• Short exercise: Turn every line in the records below into a JSON list of strings, with one string per line and no blank lines.

• Exercise material:
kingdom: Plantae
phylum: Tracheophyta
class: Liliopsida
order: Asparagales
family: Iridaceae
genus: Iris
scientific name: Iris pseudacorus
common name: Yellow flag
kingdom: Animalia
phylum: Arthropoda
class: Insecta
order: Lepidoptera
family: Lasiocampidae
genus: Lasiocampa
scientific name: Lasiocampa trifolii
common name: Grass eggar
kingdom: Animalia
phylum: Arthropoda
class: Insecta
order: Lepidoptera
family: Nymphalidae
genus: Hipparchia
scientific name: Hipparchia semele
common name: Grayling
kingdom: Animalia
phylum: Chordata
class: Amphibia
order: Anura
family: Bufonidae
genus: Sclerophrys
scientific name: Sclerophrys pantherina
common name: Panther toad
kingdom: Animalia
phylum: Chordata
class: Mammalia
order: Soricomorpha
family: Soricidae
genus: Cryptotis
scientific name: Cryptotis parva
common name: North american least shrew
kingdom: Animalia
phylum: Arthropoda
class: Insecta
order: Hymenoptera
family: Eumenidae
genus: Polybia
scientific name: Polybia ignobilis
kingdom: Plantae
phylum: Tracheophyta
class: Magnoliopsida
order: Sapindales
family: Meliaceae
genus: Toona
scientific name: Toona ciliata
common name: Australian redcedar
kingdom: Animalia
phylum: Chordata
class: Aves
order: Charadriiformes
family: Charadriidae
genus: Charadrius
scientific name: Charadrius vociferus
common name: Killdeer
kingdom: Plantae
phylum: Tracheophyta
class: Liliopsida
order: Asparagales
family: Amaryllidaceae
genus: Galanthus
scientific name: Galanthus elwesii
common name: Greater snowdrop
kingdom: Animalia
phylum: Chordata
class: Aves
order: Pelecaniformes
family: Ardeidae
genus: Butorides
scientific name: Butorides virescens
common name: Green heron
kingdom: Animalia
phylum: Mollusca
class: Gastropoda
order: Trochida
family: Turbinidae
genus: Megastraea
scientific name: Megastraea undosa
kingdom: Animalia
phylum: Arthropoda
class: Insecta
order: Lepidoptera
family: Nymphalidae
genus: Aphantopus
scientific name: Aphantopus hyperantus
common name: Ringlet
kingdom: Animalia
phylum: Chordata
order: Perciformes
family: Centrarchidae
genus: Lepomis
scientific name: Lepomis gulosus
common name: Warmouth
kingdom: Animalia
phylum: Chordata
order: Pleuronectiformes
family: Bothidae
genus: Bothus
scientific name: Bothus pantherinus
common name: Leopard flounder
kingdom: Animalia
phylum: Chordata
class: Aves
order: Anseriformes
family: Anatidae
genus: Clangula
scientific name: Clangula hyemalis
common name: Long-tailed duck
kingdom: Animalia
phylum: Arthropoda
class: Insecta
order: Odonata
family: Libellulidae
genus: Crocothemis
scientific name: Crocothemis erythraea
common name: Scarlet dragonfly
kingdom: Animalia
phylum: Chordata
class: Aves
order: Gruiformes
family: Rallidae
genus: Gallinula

• Written reply:
[
  "kingdom: Plantae",
  "phylum: Tracheophyta",
  "class: Liliopsida",
  "order: Asparagales",
  "family: Iridaceae",
  "genus: Iris",
  "scientific name: Iris pseudacorus",
  "common name: Yellow flag",
  "kingdom: Animalia",
  "phylum: Arthropoda",
  "class: Insecta",
  "order: Lepidoptera",
  "family: Lasiocampidae",
  "genus: Lasiocampa",
  "scientific name: Lasiocampa trifolii",
  "common name: Grass eggar",
  "kingdom: Animalia",
  "phylum: Arthropoda",
  "class: Insecta",
  "order: Lepidoptera",
  "family: Nymphalidae",
  "genus: Hipparchia",
  "scientific name: Hipparchia semele",
  "common name: Grayling",
  "kingdom: Animalia",
  "phylum: Chordata",
  "class: Amphibia",
  "order: Anura",
  "family: Bufonidae",
  "genus: Sclerophrys",
  "scientific name: Sclerophrys pantherina",
  "common name: Panther toad",
  "kingdom: Animalia",
  "phylum: Chordata",
  "class: Mammalia",
  "order: Soricomorpha",
  "family: Soricidae",
  "genus: Cryptotis",
  "scientific name: Cryptotis parva",
  "common name: North american least shrew",
  "kingdom: Animalia",
  "phylum: Arthropoda",
  "class: Insecta",
  "order: Hymenoptera",
  "family: Eumenidae",
  "genus: Polybia",
  "scientific name: Polybia ignobilis",
  "kingdom: Plantae",
  "phylum: Tracheophyta",
  "class: Magnoliopsida",
  "order: Sapindales",
  "family: Meliaceae",
  "genus: Toona",
  "scientific name: Toona ciliata",
  "common name: Australian redcedar",
  "kingdom: Animalia",
  "phylum: Chordata",
  "class: Aves",
  "order: Charadriiformes",
  "family: Charadriidae",
  "genus: Charadrius",
  "scientific name: Charadrius vociferus",
  "common name: Killdeer",
  "kingdom: Plantae",
  "phylum: Tracheophyta",
  "class: Liliopsida",
  "order: Asparagales",
  "family: Amaryllidaceae",
  "genus: Galanthus",
  "scientific name: Galanthus elwesii",
  "common name: Greater snowdrop",
  "kingdom: Animalia",
  "phylum: Chordata",
  "class: Aves",
  "order: Pelecaniformes",
  "family: Ardeidae",
  "genus: Butorides",
  "scientific name: Butorides virescens",
  "common name: Green heron",
  "kingdom: Animalia",
  "phylum: Mollusca",
  "class: Gastropoda",
  "order: Trochida",
  "family: Turbinidae",
  "genus: Megastraea",
  "scientific name: Megastraea undosa",
  "kingdom: Animalia",
  "phylum: Arthropoda",
  "class: Insecta",
  "order: Lepidoptera",
  "family: Nymphalidae",
  "genus: Aphantopus",
  "scientific name: Aphantopus hyperantus",
  "common name: Ringlet",
  "kingdom: Animalia",
  "phylum: Chordata",
  "order: Perciformes",
  "family: Centrarchidae",
  "genus: Lepomis",
  "scientific name: Lepomis gulosus",
  "common name: Warmouth",
  "kingdom: Animalia",
  "phylum: Chordata",
  "order: Pleuronectiformes",
  "family: Bothidae",
  "genus: Bothus",
  "scientific name: Bothus pantherinus",
  "common name: Leopard flounder",
  "kingdom: Animalia",
  "phylum: Chordata",
  "class: Aves",
  "order: Anseriformes",
  "family: Anatidae",
  "genus: Clangula",
  "scientific name: Clangula hyemalis",
  "common name: Long-tailed duck",
  "kingdom: Animalia",
  "phylum: Arthropoda",
  "class: Insecta",
  "order: Odonata",
  "family: Libellulidae",
  "genus: Crocothemis",
  "scientific name: Crocothemis erythraea",
  "common name: Scarlet dragonfly",
  "kingdom: Animalia",
  "phylum: Chordata",
  "class: Aves",
  "order: Gruiformes",
  "family: Rallidae",
  "genus: Gallinula"
]